Assigned task:
From the data that follows, copy every line with the string "Encontre".

Data extract:
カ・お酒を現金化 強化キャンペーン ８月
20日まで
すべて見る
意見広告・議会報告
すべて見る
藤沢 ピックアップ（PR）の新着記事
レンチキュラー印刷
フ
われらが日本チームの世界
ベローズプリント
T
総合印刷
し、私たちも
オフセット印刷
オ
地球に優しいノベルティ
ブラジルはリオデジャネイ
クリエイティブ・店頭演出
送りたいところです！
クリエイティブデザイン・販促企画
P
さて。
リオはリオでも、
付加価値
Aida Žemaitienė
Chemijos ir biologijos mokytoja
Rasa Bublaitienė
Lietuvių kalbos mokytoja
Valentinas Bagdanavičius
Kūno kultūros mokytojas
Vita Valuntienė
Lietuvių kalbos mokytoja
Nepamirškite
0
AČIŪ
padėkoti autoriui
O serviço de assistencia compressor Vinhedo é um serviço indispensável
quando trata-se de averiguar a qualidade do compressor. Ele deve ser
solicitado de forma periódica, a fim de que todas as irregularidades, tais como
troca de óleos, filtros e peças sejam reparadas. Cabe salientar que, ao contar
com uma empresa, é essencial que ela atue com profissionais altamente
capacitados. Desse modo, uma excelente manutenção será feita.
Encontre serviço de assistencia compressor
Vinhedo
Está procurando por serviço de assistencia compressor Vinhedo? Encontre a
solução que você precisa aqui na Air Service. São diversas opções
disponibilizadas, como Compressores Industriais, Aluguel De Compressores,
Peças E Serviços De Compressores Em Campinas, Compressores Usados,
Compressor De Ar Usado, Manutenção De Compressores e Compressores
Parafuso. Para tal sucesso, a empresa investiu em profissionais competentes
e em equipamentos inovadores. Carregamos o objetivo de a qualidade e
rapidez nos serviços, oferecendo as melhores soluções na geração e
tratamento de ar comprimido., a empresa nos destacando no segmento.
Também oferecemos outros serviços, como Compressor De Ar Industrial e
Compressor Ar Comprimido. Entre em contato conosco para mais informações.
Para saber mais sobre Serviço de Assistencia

Exercise response:
Encontre serviço de assistencia compressor
Está procurando por serviço de assistencia compressor Vinhedo? Encontre a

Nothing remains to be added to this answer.